→ AVAILABLE DATA:

# # # #

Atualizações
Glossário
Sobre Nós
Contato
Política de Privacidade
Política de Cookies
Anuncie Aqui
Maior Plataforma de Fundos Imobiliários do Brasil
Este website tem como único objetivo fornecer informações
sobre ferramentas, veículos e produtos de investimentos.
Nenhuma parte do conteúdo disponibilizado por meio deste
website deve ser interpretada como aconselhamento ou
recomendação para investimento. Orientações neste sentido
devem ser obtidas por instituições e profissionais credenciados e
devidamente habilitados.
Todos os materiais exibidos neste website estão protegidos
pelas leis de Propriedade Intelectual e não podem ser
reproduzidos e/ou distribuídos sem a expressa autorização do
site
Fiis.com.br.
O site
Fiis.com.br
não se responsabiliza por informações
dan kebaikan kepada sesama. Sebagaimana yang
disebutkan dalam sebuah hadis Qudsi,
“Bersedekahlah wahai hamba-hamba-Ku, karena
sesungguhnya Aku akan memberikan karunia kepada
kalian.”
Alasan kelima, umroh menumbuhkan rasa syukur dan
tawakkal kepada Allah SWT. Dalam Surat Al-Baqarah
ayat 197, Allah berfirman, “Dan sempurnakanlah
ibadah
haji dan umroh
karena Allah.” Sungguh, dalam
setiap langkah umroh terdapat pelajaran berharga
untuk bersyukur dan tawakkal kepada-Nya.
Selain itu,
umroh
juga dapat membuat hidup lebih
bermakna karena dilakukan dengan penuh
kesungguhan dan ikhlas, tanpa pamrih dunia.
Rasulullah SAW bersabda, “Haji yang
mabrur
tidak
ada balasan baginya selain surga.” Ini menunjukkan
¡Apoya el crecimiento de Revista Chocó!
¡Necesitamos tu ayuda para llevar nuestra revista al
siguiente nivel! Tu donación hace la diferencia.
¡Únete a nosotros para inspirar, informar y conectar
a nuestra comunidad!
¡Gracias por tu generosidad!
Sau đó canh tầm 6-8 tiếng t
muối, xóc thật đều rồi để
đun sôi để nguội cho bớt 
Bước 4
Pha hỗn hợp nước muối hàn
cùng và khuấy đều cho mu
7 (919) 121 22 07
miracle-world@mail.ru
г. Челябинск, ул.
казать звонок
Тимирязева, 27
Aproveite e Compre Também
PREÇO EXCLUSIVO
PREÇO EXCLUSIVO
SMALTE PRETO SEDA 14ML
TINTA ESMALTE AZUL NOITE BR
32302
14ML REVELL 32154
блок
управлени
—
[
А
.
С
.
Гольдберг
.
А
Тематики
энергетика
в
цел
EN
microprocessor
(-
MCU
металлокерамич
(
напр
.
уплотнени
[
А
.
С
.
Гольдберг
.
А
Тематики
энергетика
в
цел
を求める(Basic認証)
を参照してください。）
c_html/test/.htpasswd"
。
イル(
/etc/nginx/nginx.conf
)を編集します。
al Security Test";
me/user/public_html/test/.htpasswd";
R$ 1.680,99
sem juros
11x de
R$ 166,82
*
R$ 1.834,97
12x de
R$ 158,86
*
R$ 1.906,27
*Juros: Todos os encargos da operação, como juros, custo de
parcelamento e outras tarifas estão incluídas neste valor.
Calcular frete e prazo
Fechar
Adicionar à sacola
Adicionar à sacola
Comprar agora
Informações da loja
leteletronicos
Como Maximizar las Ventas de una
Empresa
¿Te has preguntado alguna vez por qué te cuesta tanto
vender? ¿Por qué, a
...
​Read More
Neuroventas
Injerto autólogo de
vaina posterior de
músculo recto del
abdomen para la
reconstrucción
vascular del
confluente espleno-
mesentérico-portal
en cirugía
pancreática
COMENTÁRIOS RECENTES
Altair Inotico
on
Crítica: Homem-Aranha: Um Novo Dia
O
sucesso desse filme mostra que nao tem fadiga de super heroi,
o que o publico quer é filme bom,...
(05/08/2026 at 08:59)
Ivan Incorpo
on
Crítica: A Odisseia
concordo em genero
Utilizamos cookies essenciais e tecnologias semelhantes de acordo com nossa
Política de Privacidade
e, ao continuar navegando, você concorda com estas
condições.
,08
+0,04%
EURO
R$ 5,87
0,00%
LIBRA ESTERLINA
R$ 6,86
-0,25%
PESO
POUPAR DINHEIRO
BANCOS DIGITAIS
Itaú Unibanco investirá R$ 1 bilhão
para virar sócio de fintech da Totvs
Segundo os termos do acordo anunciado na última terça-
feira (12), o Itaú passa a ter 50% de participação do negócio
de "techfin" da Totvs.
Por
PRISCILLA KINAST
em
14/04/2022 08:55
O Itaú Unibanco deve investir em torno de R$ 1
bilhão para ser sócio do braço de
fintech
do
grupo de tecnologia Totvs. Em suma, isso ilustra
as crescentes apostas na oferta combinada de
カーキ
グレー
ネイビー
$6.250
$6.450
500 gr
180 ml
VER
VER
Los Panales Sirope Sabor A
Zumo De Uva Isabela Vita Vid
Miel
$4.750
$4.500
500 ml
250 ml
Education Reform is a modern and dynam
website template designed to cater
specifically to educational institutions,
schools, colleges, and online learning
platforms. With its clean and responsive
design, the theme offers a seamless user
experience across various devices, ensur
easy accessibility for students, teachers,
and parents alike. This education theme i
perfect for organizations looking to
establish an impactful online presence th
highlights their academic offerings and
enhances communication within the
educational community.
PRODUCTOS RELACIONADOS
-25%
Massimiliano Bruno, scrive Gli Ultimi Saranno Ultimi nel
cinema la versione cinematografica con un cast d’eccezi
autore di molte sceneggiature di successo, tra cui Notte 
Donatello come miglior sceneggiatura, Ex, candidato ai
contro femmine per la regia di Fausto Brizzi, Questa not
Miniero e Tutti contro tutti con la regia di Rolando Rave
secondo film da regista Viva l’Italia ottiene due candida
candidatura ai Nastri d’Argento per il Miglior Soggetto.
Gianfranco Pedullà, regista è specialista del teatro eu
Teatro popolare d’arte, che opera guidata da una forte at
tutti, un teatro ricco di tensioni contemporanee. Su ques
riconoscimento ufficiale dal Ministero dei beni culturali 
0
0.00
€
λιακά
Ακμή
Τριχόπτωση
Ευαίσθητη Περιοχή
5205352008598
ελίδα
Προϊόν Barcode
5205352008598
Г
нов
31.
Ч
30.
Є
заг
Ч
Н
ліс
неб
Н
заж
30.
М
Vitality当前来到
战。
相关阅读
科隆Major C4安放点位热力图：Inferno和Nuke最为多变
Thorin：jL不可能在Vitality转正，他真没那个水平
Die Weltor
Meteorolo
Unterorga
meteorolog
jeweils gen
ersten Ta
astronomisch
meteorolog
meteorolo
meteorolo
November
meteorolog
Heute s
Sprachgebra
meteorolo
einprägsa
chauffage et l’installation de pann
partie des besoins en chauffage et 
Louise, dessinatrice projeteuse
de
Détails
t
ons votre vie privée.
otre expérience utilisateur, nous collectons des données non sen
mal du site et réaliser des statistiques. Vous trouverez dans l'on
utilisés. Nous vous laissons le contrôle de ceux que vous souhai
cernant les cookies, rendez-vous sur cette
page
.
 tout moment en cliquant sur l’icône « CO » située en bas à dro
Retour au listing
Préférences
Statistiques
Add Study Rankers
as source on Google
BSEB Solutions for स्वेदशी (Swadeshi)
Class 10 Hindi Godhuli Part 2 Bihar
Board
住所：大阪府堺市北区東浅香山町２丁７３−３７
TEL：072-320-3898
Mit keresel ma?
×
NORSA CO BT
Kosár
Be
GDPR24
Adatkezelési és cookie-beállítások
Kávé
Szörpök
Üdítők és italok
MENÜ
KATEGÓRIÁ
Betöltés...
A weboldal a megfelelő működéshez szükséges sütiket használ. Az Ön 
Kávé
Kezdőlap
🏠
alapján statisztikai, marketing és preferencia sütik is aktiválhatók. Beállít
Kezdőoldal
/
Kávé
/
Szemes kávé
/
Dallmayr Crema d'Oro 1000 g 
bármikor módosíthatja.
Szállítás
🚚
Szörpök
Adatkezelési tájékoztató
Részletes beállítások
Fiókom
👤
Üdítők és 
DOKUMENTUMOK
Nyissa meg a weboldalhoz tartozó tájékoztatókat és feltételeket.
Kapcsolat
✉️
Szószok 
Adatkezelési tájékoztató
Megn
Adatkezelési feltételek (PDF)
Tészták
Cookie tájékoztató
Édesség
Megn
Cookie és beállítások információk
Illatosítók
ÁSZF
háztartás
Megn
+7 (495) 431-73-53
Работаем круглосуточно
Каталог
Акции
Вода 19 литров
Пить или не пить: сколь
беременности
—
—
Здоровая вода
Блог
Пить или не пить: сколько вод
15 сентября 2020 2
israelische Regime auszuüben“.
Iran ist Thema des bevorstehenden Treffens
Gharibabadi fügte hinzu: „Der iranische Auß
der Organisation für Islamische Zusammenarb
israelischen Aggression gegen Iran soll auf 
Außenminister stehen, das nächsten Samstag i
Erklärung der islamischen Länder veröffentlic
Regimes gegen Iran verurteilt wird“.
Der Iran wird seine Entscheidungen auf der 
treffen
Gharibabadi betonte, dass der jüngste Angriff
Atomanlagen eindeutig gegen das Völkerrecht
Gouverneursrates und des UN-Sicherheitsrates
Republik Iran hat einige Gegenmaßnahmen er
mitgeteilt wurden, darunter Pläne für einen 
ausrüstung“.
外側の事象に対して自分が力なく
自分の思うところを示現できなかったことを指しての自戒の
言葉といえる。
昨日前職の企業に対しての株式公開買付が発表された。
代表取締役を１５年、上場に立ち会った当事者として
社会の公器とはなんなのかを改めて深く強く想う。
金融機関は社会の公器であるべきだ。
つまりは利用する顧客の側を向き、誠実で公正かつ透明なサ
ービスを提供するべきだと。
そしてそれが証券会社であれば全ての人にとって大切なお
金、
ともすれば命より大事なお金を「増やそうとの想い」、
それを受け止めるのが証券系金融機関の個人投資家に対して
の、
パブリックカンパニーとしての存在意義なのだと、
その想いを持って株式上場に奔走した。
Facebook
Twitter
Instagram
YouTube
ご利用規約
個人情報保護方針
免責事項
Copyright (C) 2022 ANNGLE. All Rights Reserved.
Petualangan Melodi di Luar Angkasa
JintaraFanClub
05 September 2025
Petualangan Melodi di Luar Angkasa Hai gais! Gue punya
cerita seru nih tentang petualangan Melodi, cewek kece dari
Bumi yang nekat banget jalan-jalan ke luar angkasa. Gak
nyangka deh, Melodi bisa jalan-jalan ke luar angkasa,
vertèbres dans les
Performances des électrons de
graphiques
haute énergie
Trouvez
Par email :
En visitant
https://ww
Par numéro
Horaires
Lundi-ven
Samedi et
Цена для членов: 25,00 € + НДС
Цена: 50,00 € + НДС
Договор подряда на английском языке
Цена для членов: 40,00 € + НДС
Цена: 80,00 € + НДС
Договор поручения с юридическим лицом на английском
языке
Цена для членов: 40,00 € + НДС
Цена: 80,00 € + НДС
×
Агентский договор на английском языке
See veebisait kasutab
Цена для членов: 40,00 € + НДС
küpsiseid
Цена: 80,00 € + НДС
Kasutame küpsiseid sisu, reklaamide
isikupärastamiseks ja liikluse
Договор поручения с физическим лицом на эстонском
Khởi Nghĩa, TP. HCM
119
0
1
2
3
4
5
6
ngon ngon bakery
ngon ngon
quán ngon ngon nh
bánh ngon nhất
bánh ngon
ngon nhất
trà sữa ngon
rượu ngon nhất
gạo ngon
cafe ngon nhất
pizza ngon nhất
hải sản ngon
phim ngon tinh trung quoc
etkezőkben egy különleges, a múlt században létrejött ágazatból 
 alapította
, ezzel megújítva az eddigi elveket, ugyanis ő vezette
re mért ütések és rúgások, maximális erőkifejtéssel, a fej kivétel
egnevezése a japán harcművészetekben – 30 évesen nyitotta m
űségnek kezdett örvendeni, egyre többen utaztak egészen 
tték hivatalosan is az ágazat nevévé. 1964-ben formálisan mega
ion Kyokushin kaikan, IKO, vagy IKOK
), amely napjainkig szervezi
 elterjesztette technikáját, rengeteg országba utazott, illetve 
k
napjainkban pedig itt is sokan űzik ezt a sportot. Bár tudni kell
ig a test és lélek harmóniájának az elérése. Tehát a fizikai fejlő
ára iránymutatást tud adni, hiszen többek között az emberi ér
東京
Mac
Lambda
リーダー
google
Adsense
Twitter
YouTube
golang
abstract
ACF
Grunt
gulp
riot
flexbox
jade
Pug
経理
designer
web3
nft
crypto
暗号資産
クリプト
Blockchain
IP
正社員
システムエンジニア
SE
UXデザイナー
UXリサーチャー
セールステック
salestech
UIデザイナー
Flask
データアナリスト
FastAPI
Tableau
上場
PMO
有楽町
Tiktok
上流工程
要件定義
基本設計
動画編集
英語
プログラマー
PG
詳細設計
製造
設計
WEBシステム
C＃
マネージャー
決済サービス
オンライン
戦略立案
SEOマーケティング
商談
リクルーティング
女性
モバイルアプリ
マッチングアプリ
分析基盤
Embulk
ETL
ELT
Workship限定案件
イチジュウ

# # # #

→ TASK TO CARRY OUT:
When you reach the line holding "(05/08/2026 at 08:59)" in the records above, begin reproducing exactly, stop after the line holding "candidatura ai Nastri", and output nothing else.

→ TASK RESULT:
(05/08/2026 at 08:59)
Ivan Incorpo
on
Crítica: A Odisseia
concordo em genero
Utilizamos cookies essenciais e tecnologias semelhantes de acordo com nossa
Política de Privacidade
e, ao continuar navegando, você concorda com estas
condições.
,08
+0,04%
EURO
R$ 5,87
0,00%
LIBRA ESTERLINA
R$ 6,86
-0,25%
PESO
POUPAR DINHEIRO
BANCOS DIGITAIS
Itaú Unibanco investirá R$ 1 bilhão
para virar sócio de fintech da Totvs
Segundo os termos do acordo anunciado na última terça-
feira (12), o Itaú passa a ter 50% de participação do negócio
de "techfin" da Totvs.
Por
PRISCILLA KINAST
em
14/04/2022 08:55
O Itaú Unibanco deve investir em torno de R$ 1
bilhão para ser sócio do braço de
fintech
do
grupo de tecnologia Totvs. Em suma, isso ilustra
as crescentes apostas na oferta combinada de
カーキ
グレー
ネイビー
$6.250
$6.450
500 gr
180 ml
VER
VER
Los Panales Sirope Sabor A
Zumo De Uva Isabela Vita Vid
Miel
$4.750
$4.500
500 ml
250 ml
Education Reform is a modern and dynam
website template designed to cater
specifically to educational institutions,
schools, colleges, and online learning
platforms. With its clean and responsive
design, the theme offers a seamless user
experience across various devices, ensur
easy accessibility for students, teachers,
and parents alike. This education theme i
perfect for organizations looking to
establish an impactful online presence th
highlights their academic offerings and
enhances communication within the
educational community.
PRODUCTOS RELACIONADOS
-25%
Massimiliano Bruno, scrive Gli Ultimi Saranno Ultimi nel
cinema la versione cinematografica con un cast d’eccezi
autore di molte sceneggiature di successo, tra cui Notte 
Donatello come miglior sceneggiatura, Ex, candidato ai
contro femmine per la regia di Fausto Brizzi, Questa not
Miniero e Tutti contro tutti con la regia di Rolando Rave
secondo film da regista Viva l’Italia ottiene due candida
candidatura ai Nastri d’Argento per il Miglior Soggetto.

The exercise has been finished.